Assignment
Collect each line of the records containing the string "family".

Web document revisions
———

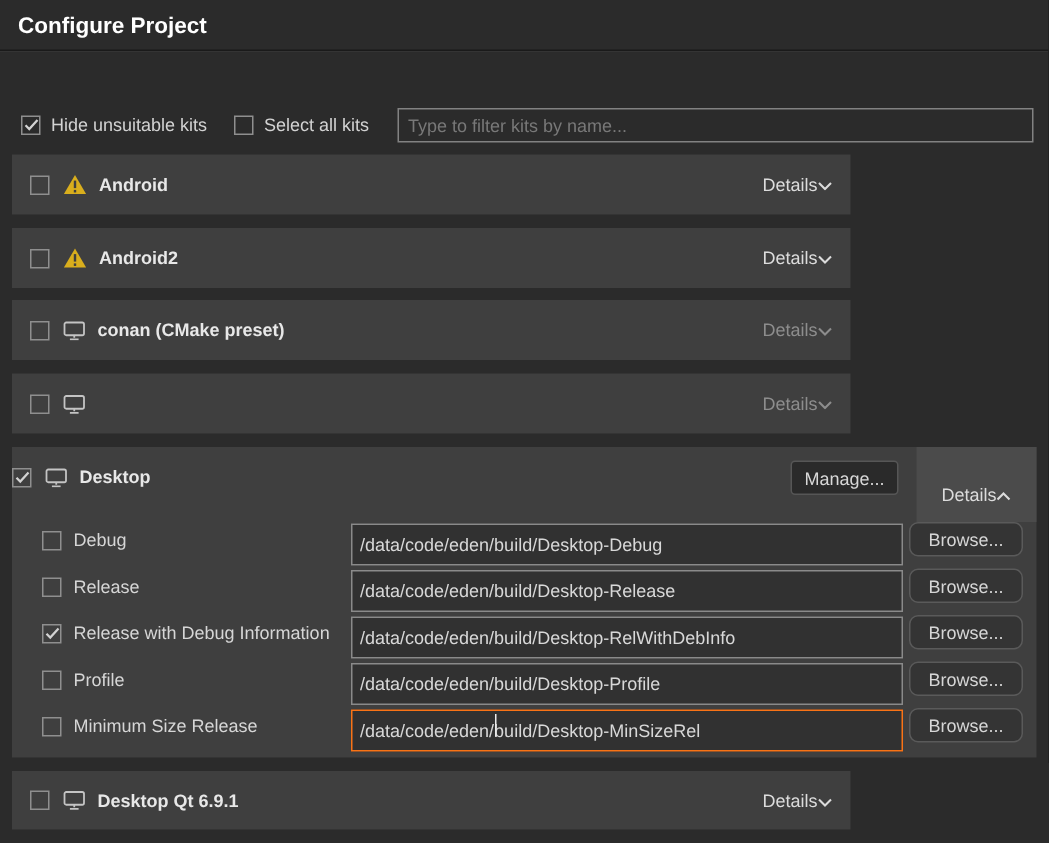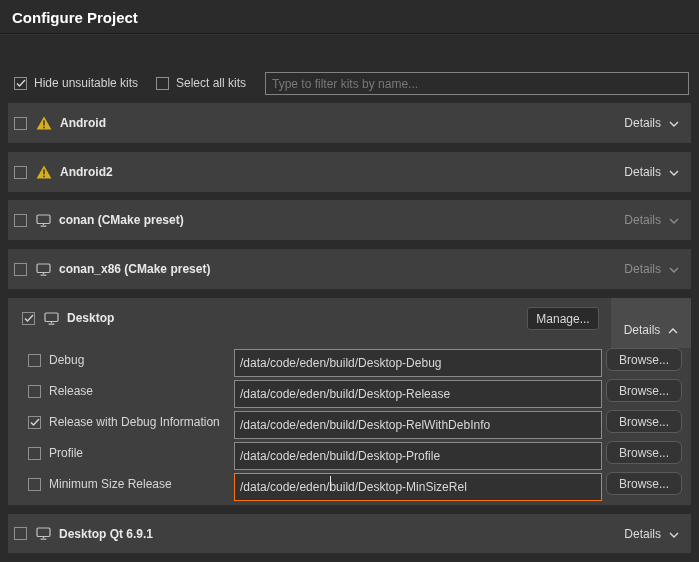--- a/index.html
+++ b/index.html
@@ -31,39 +31,39 @@
 
   .filter-input {
     position:absolute; left:265px; top:72px; width:424px; height:23px;
     box-sizing:border-box; background:#2b2b2b; border:1px solid #828282;
     color:#cfcfcf; padding:5px 6px;
     font-family:"Liberation Sans", sans-serif; font-size:12px;
   }
   .filter-input::placeholder { color:#787878; opacity:1; }
 
   .kit-row {
-    position:absolute; left:8px; width:683px; height:40px;
+    position:absolute; left:8px; width:559px; height:40px;
     background:#3f3f3f; box-sizing:border-box;
-    display:flex; align-items:center; padding:0 12px 0 6px;
+    display:flex; align-items:center; padding:0 12px 0 12px;
   }
   .kit-icon { display:inline-flex; margin-left:9px; }
   .kit-name { margin-left:8px; font-weight:bold; color:#e8e8e8; }
   .details-toggle {
-    margin-left:auto; display:flex; align-items:center; gap:8px;
+    margin-left:auto; display:flex; align-items:center; 
     color:#dcdcdc; cursor:default;
   }
   .details-toggle.dim { color:#8d8d8d; }
 
   .desktop-panel {
     position:absolute; left:8px; top:298px; width:683px; height:207px;
     background:#3f3f3f;
   }
   .panel-header {
     position:absolute; left:0; top:0; right:0; height:40px;
-    display:flex; align-items:center; padding-left:14px; box-sizing:border-box;
+    display:flex; align-items:center; box-sizing:border-box;
   }
   .manage-btn {
     position:absolute; top:9px; right:92px; width:72px; height:23px;
     box-sizing:border-box; background:#2a2a2a; border:1px solid #565656;
     border-radius:3px; color:#d8d8d8; font-size:12px;
     font-family:"Liberation Sans", sans-serif;
     display:flex; align-items:center; justify-content:center;
   }
   .details-block {
     position:absolute; top:0; right:0; width:80px; height:50px;
@@ -173,21 +173,20 @@
   </div>
 
   <div class="kit-row" style="top:249px;">
     <span class="cb"></span>
     <span class="kit-icon">
         <svg width="15" height="13" viewBox="0 0 15 13" fill="none" stroke="#c4c4c4" stroke-width="1.2">
           <rect x="1" y="1" width="13" height="8.5" rx="1.2"></rect>
           <path d="M7.5 9.5 v1.6 M4.6 12.2 h5.8"></path>
         </svg>
       </span>
-    <span class="kit-name">conan_x86 (CMake preset)</span>
     <span class="details-toggle dim">
         <span>Details</span>
         <span><svg width="10" height="6" viewBox="0 0 10 6" fill="none" stroke="currentColor" stroke-width="1.4">
             <path d="M1 1 L5 5 L9 1"></path>
           </svg></span>
       </span>
   </div>
 
   <div class="desktop-panel">
     <div class="details-block">

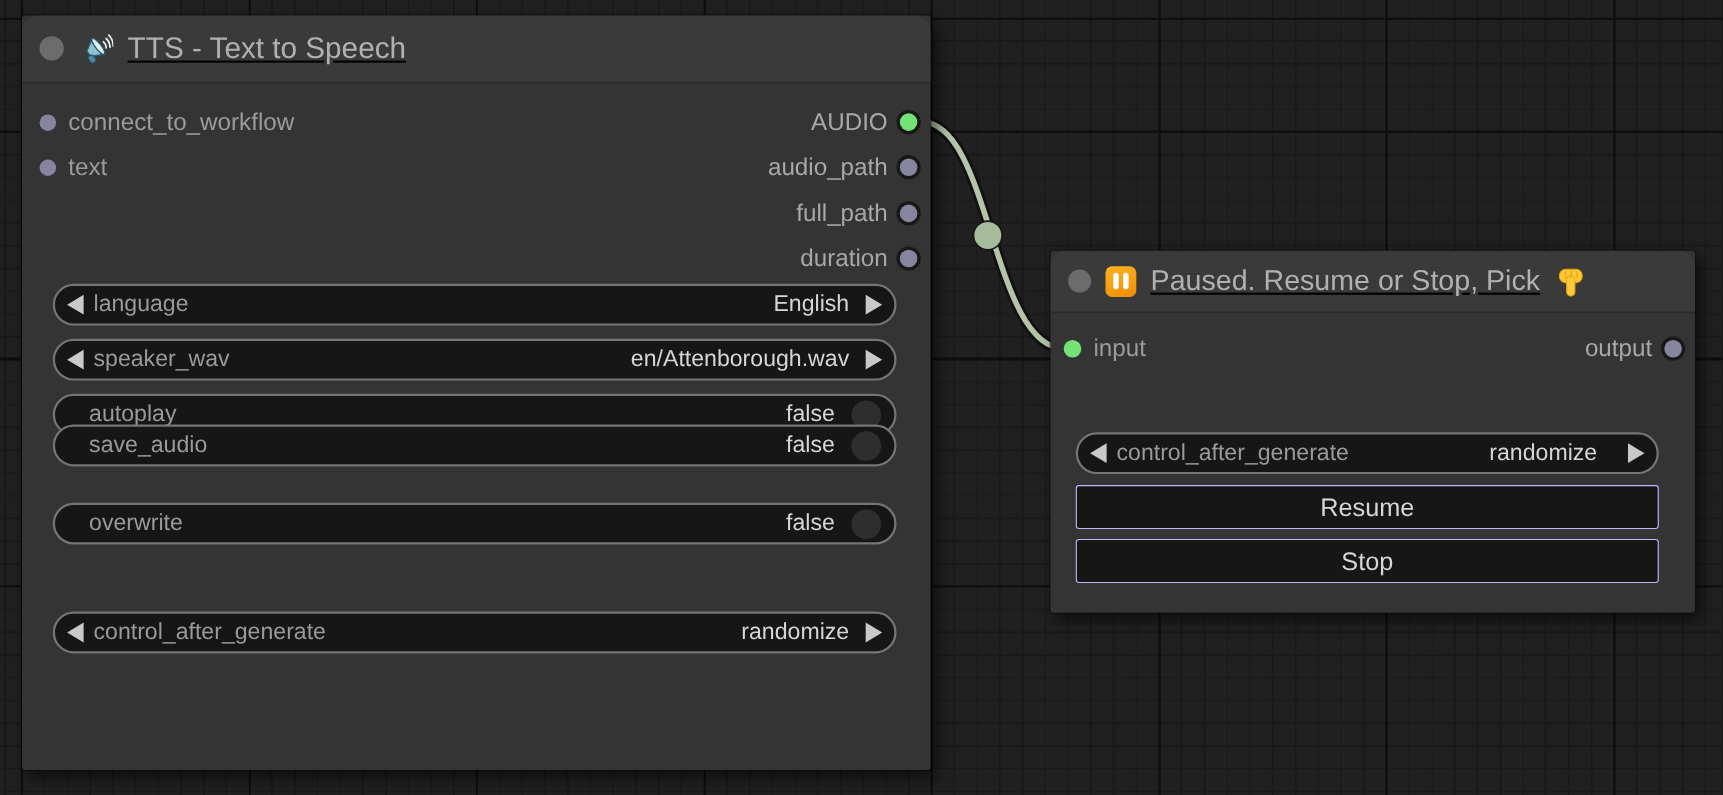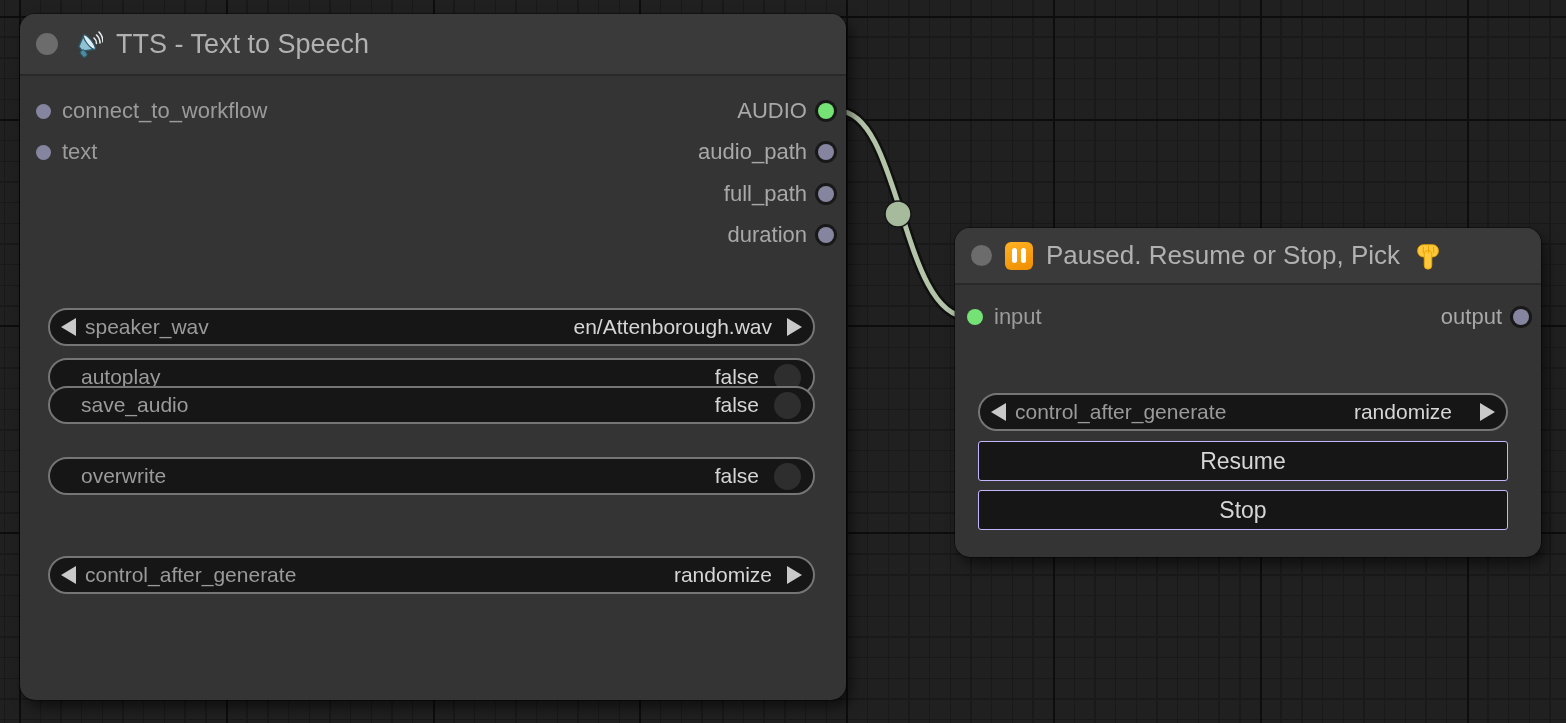--- a/index.html
+++ b/index.html
@@ -13,22 +13,23 @@
       repeating-linear-gradient(90deg,#191919 0 1.4px,transparent 1.4px 20.68px),
       repeating-linear-gradient(0deg,#191919 0 1.4px,transparent 1.4px 20.68px);
     background-position:19px 18px;
   }
   .wires{position:absolute;left:0;top:0;pointer-events:none;}
   .wire-outline{fill:none;stroke:#101010;stroke-width:10;}
   .wire{fill:none;stroke:#b3c4a9;stroke-width:5;}
   .wire-dot{fill:#a6ba9c;stroke:#161616;stroke-width:1.5;}
 
   .node{
-    position:absolute;border-radius:15px;background:#343434;
+    position:absolute;border-radius:3px;background:#343434;
     box-shadow:5px 7px 14px rgba(0,0,0,.55), 0 0 0 1px rgba(0,0,0,.35);
+    text-decoration:underline;
   }
   #node-tts{left:20px;top:14px;width:826px;height:686px;}
   #node-pause{left:955px;top:228px;width:586px;height:329px;}
 
   .header{
     display:flex;align-items:center;background:#3a3a3a;
     border-radius:15px 15px 0 0;border-bottom:2px solid rgba(0,0,0,.28);
     box-sizing:border-box;padding:0 16px;gap:13px;
   }
   #node-tts .header{height:62px;}
@@ -123,20 +124,27 @@
     </div>
     <div class="slot out" style="right:12px;top:165px;">
       <span class="lbl">full_path</span>
       <span class="dot ring" style="background: rgb(133, 133, 160);"></span>
     </div>
     <div class="slot out" style="right:12px;top:206px;">
       <span class="lbl">duration</span>
       <span class="dot ring" style="background: rgb(133, 133, 160);"></span>
     </div>
 
+    <div class="widget combo" style="top:244px;">
+      <span class="arr left"></span>
+      <span class="wlabel">language</span>
+      <span class="spacer"></span>
+      <span class="wvalue">English</span>
+      <span class="arr right"></span>
+    </div>
     <div class="widget combo" style="top:294px;justify-content:space-between;">
       <span class="arr left"></span>
       <span class="wlabel">speaker_wav</span>
       <span class="spacer"></span>
       <span class="wvalue">en/Attenborough.wav</span>
       <span class="arr right"></span>
     </div>
     <div class="widget toggle" style="top:344px;">
       <span class="wlabel">autoplay</span>
       <span class="spacer"></span>

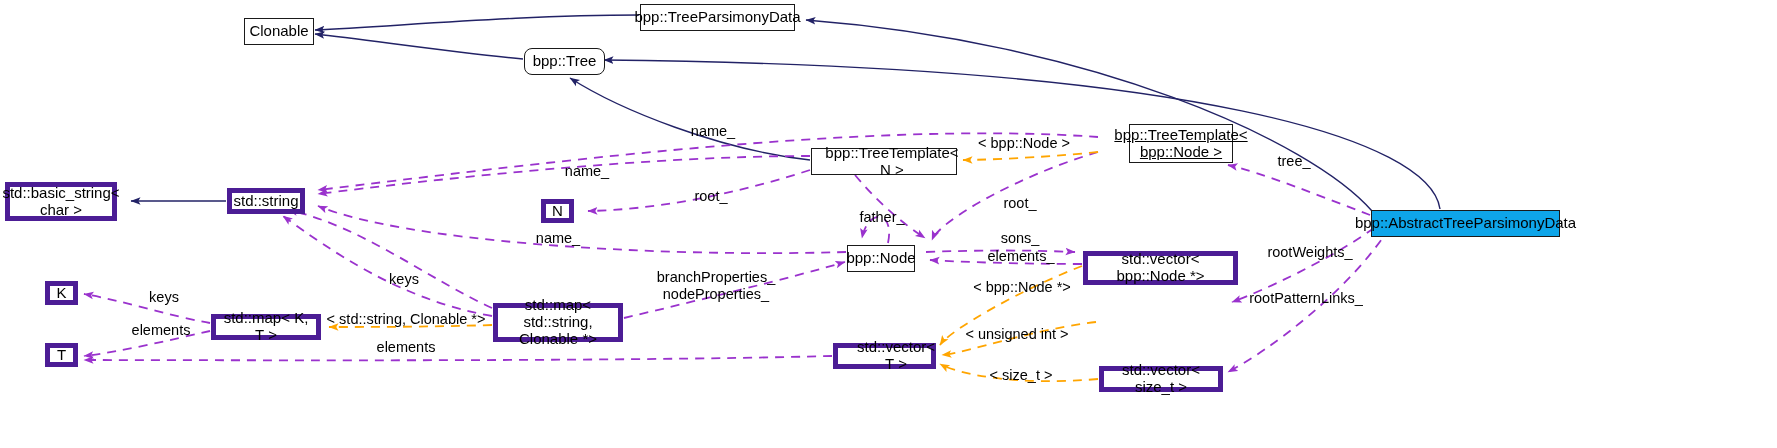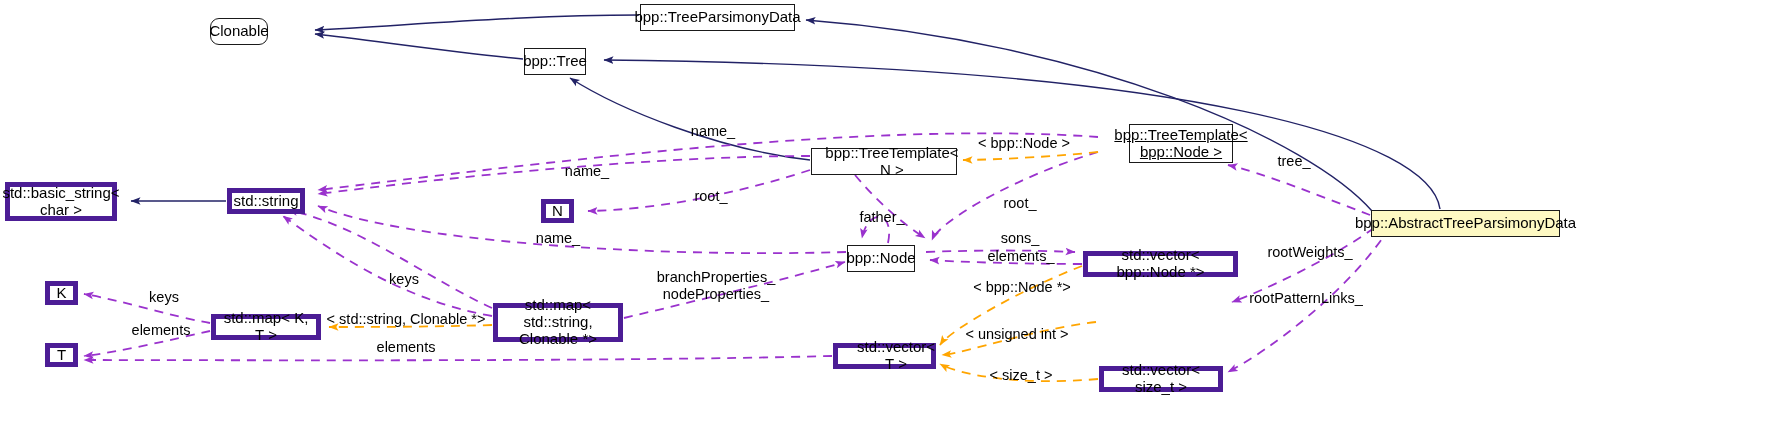--- a/index.html
+++ b/index.html
@@ -35,21 +35,21 @@
     background: #ffffff;
     border: 5px solid #4c1d95;
     white-space: pre-line;
     padding: 1px 4px;
   }
   .node-box.strong {
     border: 1.6px solid #1a1a1a;
   }
   .node-box.highlight {
     border: 1.6px solid #1a1a1a;
-    background: #fef9c3;
+    background: #0ea5e9;
   }
   .edge-label {
     position: absolute;
     font-size: 14.5px;
     color: #000000;
     white-space: pre-line;
     line-height: 1.15;
     text-align: center;
     transform: translate(-50%, -50%);
     background: transparent;
@@ -106,33 +106,33 @@
 
     <g fill="none" stroke="#ffa500" stroke-width="1.8" stroke-dasharray="9,7" marker-end="url(#arrow-orange)">
       <path d="M1098,152 C1040,158 980,160 963,160"></path>
       <path d="M492,325 C430,327 370,327 329,327"></path>
       <path d="M1082,266 C1020,290 950,330 940,345"></path>
       <path d="M1096,322 C1030,330 970,352 942,355"></path>
       <path d="M1098,379 C1020,386 960,375 940,364"></path>
     </g>
   </svg>
 
-  <div class="node-box strong" style="left: 210px; top: 18px; width: 58px; height: 27px; border-radius: 9px;">Clonable</div>
+  <div class="node-box strong" style="left: 244px; top: 18px; width: 70px; height: 27px;">Clonable</div>
   <div class="node-box strong" style="left: 640px; top: 4px; width: 155px; height: 27px;">bpp::TreeParsimonyData</div>
-  <div class="node-box strong" style="left: 524px; top: 48px; width: 62px; height: 27px;">bpp::Tree</div>
+  <div class="node-box strong" style="left: 524px; top: 48px; width: 81px; height: 27px; border-radius: 8px;">bpp::Tree</div>
   <div class="node-box strong" style="left: 1129px; top: 124px; width: 104px; height: 39px; text-decoration: underline;">bpp::TreeTemplate&lt;
 bpp::Node &gt;</div>
   <div class="node-box strong" style="left: 811px; top: 148px; width: 146px; height: 27px; padding-left: 20px;">bpp::TreeTemplate&lt; N &gt;</div>
   <div class="node-box highlight" style="left: 1371px; top: 210px; width: 189px; height: 27px;">bpp::AbstractTreeParsimonyData</div>
   <div class="node-box" style="left: 5px; top: 182px; width: 112px; height: 39px;">std::basic_string&lt;
 char &gt;</div>
   <div class="node-box" style="left: 227px; top: 188px; width: 78px; height: 26px;">std::string</div>
   <div class="node-box" style="left: 541px; top: 199px; width: 33px; height: 24px;">N</div>
   <div class="node-box strong" style="left: 847px; top: 245px; width: 68px; height: 27px;">bpp::Node</div>
-  <div class="node-box" style="left: 1083px; top: 251px; width: 155px; height: 26px; text-align: center;">std::vector&lt; bpp::Node *&gt;</div>
+  <div class="node-box" style="left: 1083px; top: 251px; width: 155px; height: 34px; text-align: center;">std::vector&lt; bpp::Node *&gt;</div>
   <div class="node-box" style="left: 45px; top: 281px; width: 33px; height: 24px;">K</div>
   <div class="node-box" style="left: 211px; top: 314px; width: 110px; height: 26px;">std::map&lt; K, T &gt;</div>
   <div class="node-box" style="left: 493px; top: 303px; width: 130px; height: 39px;">std::map&lt; std::string,
 Clonable *&gt;</div>
   <div class="node-box" style="left: 45px; top: 343px; width: 33px; height: 24px;">T</div>
   <div class="node-box" style="left: 833px; top: 343px; width: 103px; height: 26px; padding-left: 27px;">std::vector&lt; T &gt;</div>
   <div class="node-box" style="left: 1099px; top: 366px; width: 124px; height: 26px;">std::vector&lt; size_t &gt;</div>
 
   <div class="edge-label" style="left: 713px; top: 131px;">name_</div>
   <div class="edge-label" style="left: 1024px; top: 143px; text-align: right;">&lt; bpp::Node &gt;</div>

———

Output
     font-family:"Liberation Sans", sans-serif; font-size:12px;
     font-family:"Liberation Sans", sans-serif;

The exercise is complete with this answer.